## WHAT IS BEING ASKED
Lay out every line of the listing below as a numbered list, leaving out any blank lines.

## RECORD SET
───

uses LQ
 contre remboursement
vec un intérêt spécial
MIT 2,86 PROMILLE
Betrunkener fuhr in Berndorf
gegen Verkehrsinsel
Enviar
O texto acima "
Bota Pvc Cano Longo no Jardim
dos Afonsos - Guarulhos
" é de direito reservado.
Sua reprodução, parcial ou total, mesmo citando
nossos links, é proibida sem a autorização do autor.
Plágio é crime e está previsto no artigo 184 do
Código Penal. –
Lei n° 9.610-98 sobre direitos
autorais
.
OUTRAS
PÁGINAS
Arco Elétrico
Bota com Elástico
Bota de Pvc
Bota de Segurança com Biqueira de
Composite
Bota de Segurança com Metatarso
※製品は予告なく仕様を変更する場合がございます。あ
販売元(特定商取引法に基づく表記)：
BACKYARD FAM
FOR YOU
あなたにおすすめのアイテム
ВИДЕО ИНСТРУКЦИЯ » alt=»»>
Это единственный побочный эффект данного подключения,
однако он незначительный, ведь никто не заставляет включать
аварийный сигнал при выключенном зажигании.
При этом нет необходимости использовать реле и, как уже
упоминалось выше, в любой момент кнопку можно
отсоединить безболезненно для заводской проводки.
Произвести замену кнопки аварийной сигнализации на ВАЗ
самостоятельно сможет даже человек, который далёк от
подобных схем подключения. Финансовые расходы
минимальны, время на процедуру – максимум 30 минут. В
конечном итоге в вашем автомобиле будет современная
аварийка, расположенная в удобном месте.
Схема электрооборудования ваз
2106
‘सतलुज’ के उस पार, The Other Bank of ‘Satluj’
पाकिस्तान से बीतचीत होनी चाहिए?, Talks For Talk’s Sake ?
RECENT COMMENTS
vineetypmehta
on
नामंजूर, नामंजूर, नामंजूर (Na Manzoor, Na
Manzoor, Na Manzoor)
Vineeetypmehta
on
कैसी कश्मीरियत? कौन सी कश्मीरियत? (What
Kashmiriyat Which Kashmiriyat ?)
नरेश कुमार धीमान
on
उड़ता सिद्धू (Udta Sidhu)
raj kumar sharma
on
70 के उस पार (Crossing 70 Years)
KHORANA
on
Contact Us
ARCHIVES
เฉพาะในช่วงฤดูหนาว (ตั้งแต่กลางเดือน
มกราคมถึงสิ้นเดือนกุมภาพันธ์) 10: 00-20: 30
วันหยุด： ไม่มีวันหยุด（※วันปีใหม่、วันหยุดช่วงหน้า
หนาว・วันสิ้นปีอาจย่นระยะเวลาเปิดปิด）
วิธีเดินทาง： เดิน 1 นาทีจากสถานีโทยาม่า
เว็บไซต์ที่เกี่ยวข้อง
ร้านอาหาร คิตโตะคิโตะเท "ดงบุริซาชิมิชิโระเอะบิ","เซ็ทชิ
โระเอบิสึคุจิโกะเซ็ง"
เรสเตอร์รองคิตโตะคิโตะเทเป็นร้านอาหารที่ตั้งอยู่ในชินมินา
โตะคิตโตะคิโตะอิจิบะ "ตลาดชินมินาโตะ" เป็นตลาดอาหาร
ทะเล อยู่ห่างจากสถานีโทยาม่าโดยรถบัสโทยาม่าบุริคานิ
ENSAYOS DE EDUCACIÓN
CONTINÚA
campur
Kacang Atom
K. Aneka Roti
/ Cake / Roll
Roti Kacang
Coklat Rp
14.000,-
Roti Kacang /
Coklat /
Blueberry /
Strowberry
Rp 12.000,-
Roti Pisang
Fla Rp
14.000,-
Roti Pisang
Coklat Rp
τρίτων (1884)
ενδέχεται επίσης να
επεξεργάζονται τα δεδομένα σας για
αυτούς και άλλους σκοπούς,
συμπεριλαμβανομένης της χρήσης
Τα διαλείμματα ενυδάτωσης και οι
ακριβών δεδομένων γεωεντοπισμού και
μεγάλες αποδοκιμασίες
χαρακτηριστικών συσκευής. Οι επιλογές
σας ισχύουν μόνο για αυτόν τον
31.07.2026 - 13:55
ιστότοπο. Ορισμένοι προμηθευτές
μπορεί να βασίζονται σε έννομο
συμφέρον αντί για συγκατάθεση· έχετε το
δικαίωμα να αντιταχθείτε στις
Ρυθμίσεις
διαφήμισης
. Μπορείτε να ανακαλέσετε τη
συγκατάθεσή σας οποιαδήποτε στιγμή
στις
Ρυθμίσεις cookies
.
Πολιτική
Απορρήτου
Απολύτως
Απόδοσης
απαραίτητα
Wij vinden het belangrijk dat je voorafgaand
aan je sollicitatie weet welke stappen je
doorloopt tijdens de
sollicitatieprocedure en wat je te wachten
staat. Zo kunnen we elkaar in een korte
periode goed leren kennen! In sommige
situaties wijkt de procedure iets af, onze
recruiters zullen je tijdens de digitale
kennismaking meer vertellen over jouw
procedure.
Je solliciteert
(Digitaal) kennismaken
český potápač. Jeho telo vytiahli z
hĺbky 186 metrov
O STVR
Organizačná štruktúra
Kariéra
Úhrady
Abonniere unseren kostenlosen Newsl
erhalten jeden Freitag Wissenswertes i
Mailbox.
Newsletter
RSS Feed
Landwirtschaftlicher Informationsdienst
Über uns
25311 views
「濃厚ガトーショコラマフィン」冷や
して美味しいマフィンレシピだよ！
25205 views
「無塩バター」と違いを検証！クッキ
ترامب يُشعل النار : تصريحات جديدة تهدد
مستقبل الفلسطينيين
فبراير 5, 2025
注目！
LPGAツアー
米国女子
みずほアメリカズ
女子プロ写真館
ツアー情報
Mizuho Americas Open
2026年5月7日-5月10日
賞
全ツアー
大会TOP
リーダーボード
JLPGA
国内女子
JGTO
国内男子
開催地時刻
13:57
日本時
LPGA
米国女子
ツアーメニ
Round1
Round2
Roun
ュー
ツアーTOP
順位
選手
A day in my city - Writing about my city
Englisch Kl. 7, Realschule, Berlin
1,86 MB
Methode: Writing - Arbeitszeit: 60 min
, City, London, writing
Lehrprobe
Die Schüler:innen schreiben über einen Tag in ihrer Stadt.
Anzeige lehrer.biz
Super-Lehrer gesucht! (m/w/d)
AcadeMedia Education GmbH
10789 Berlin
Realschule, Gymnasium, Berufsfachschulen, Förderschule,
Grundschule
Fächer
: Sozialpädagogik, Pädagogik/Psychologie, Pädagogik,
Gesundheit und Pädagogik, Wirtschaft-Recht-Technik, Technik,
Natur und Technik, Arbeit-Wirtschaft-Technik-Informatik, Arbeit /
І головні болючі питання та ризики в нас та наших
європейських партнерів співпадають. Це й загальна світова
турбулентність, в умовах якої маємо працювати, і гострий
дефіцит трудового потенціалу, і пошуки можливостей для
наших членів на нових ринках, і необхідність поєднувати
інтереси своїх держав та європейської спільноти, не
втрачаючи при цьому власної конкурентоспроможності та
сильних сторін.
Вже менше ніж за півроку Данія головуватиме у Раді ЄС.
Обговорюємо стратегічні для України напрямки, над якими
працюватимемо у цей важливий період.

───

## TASK ANSWER
1. uses LQ
2.  contre remboursement
3. vec un intérêt spécial
4. MIT 2,86 PROMILLE
5. Betrunkener fuhr in Berndorf
6. gegen Verkehrsinsel
7. Enviar
8. O texto acima "
9. Bota Pvc Cano Longo no Jardim
10. dos Afonsos - Guarulhos
11. " é de direito reservado.
12. Sua reprodução, parcial ou total, mesmo citando
13. nossos links, é proibida sem a autorização do autor.
14. Plágio é crime e está previsto no artigo 184 do
15. Código Penal. –
16. Lei n° 9.610-98 sobre direitos
17. autorais
18. .
19. OUTRAS
20. PÁGINAS
21. Arco Elétrico
22. Bota com Elástico
23. Bota de Pvc
24. Bota de Segurança com Biqueira de
25. Composite
26. Bota de Segurança com Metatarso
27. ※製品は予告なく仕様を変更する場合がございます。あ
28. 販売元(特定商取引法に基づく表記)：
29. BACKYARD FAM
30. FOR YOU
31. あなたにおすすめのアイテム
32. ВИДЕО ИНСТРУКЦИЯ » alt=»»>
33. Это единственный побочный эффект данного подключения,
34. однако он незначительный, ведь никто не заставляет включать
35. аварийный сигнал при выключенном зажигании.
36. При этом нет необходимости использовать реле и, как уже
37. упоминалось выше, в любой момент кнопку можно
38. отсоединить безболезненно для заводской проводки.
39. Произвести замену кнопки аварийной сигнализации на ВАЗ
40. самостоятельно сможет даже человек, который далёк от
41. подобных схем подключения. Финансовые расходы
42. минимальны, время на процедуру – максимум 30 минут. В
43. конечном итоге в вашем автомобиле будет современная
44. аварийка, расположенная в удобном месте.
45. Схема электрооборудования ваз
46. 2106
47. ‘सतलुज’ के उस पार, The Other Bank of ‘Satluj’
48. पाकिस्तान से बीतचीत होनी चाहिए?, Talks For Talk’s Sake ?
49. RECENT COMMENTS
50. vineetypmehta
51. on
52. नामंजूर, नामंजूर, नामंजूर (Na Manzoor, Na
53. Manzoor, Na Manzoor)
54. Vineeetypmehta
55. on
56. कैसी कश्मीरियत? कौन सी कश्मीरियत? (What
57. Kashmiriyat Which Kashmiriyat ?)
58. नरेश कुमार धीमान
59. on
60. उड़ता सिद्धू (Udta Sidhu)
61. raj kumar sharma
62. on
63. 70 के उस पार (Crossing 70 Years)
64. KHORANA
65. on
66. Contact Us
67. ARCHIVES
68. เฉพาะในช่วงฤดูหนาว (ตั้งแต่กลางเดือน
69. มกราคมถึงสิ้นเดือนกุมภาพันธ์) 10: 00-20: 30
70. วันหยุด： ไม่มีวันหยุด（※วันปีใหม่、วันหยุดช่วงหน้า
71. หนาว・วันสิ้นปีอาจย่นระยะเวลาเปิดปิด）
72. วิธีเดินทาง： เดิน 1 นาทีจากสถานีโทยาม่า
73. เว็บไซต์ที่เกี่ยวข้อง
74. ร้านอาหาร คิตโตะคิโตะเท "ดงบุริซาชิมิชิโระเอะบิ","เซ็ทชิ
75. โระเอบิสึคุจิโกะเซ็ง"
76. เรสเตอร์รองคิตโตะคิโตะเทเป็นร้านอาหารที่ตั้งอยู่ในชินมินา
77. โตะคิตโตะคิโตะอิจิบะ "ตลาดชินมินาโตะ" เป็นตลาดอาหาร
78. ทะเล อยู่ห่างจากสถานีโทยาม่าโดยรถบัสโทยาม่าบุริคานิ
79. ENSAYOS DE EDUCACIÓN
80. CONTINÚA
81. campur
82. Kacang Atom
83. K. Aneka Roti
84. / Cake / Roll
85. Roti Kacang
86. Coklat Rp
87. 14.000,-
88. Roti Kacang /
89. Coklat /
90. Blueberry /
91. Strowberry
92. Rp 12.000,-
93. Roti Pisang
94. Fla Rp
95. 14.000,-
96. Roti Pisang
97. Coklat Rp
98. τρίτων (1884)
99. ενδέχεται επίσης να
100. επεξεργάζονται τα δεδομένα σας για
101. αυτούς και άλλους σκοπούς,
102. συμπεριλαμβανομένης της χρήσης
103. Τα διαλείμματα ενυδάτωσης και οι
104. ακριβών δεδομένων γεωεντοπισμού και
105. μεγάλες αποδοκιμασίες
106. χαρακτηριστικών συσκευής. Οι επιλογές
107. σας ισχύουν μόνο για αυτόν τον
108. 31.07.2026 - 13:55
109. ιστότοπο. Ορισμένοι προμηθευτές
110. μπορεί να βασίζονται σε έννομο
111. συμφέρον αντί για συγκατάθεση· έχετε το
112. δικαίωμα να αντιταχθείτε στις
113. Ρυθμίσεις
114. διαφήμισης
115. . Μπορείτε να ανακαλέσετε τη
116. συγκατάθεσή σας οποιαδήποτε στιγμή
117. στις
118. Ρυθμίσεις cookies
119. .
120. Πολιτική
121. Απορρήτου
122. Απολύτως
123. Απόδοσης
124. απαραίτητα
125. Wij vinden het belangrijk dat je voorafgaand
126. aan je sollicitatie weet welke stappen je
127. doorloopt tijdens de
128. sollicitatieprocedure en wat je te wachten
129. staat. Zo kunnen we elkaar in een korte
130. periode goed leren kennen! In sommige
131. situaties wijkt de procedure iets af, onze
132. recruiters zullen je tijdens de digitale
133. kennismaking meer vertellen over jouw
134. procedure.
135. Je solliciteert
136. (Digitaal) kennismaken
137. český potápač. Jeho telo vytiahli z
138. hĺbky 186 metrov
139. O STVR
140. Organizačná štruktúra
141. Kariéra
142. Úhrady
143. Abonniere unseren kostenlosen Newsl
144. erhalten jeden Freitag Wissenswertes i
145. Mailbox.
146. Newsletter
147. RSS Feed
148. Landwirtschaftlicher Informationsdienst
149. Über uns
150. 25311 views
151. 「濃厚ガトーショコラマフィン」冷や
152. して美味しいマフィンレシピだよ！
153. 25205 views
154. 「無塩バター」と違いを検証！クッキ
155. ترامب يُشعل النار : تصريحات جديدة تهدد
156. مستقبل الفلسطينيين
157. فبراير 5, 2025
158. 注目！
159. LPGAツアー
160. 米国女子
161. みずほアメリカズ
162. 女子プロ写真館
163. ツアー情報
164. Mizuho Americas Open
165. 2026年5月7日-5月10日
166. 賞
167. 全ツアー
168. 大会TOP
169. リーダーボード
170. JLPGA
171. 国内女子
172. JGTO
173. 国内男子
174. 開催地時刻
175. 13:57
176. 日本時
177. LPGA
178. 米国女子
179. ツアーメニ
180. Round1
181. Round2
182. Roun
183. ュー
184. ツアーTOP
185. 順位
186. 選手
187. A day in my city - Writing about my city
188. Englisch Kl. 7, Realschule, Berlin
189. 1,86 MB
190. Methode: Writing - Arbeitszeit: 60 min
191. , City, London, writing
192. Lehrprobe
193. Die Schüler:innen schreiben über einen Tag in ihrer Stadt.
194. Anzeige lehrer.biz
195. Super-Lehrer gesucht! (m/w/d)
196. AcadeMedia Education GmbH
197. 10789 Berlin
198. Realschule, Gymnasium, Berufsfachschulen, Förderschule,
199. Grundschule
200. Fächer
201. : Sozialpädagogik, Pädagogik/Psychologie, Pädagogik,
202. Gesundheit und Pädagogik, Wirtschaft-Recht-Technik, Technik,
203. Natur und Technik, Arbeit-Wirtschaft-Technik-Informatik, Arbeit /
204. І головні болючі питання та ризики в нас та наших
205. європейських партнерів співпадають. Це й загальна світова
206. турбулентність, в умовах якої маємо працювати, і гострий
207. дефіцит трудового потенціалу, і пошуки можливостей для
208. наших членів на нових ринках, і необхідність поєднувати
209. інтереси своїх держав та європейської спільноти, не
210. втрачаючи при цьому власної конкурентоспроможності та
211. сильних сторін.
212. Вже менше ніж за півроку Данія головуватиме у Раді ЄС.
213. Обговорюємо стратегічні для України напрямки, над якими
214. працюватимемо у цей важливий період.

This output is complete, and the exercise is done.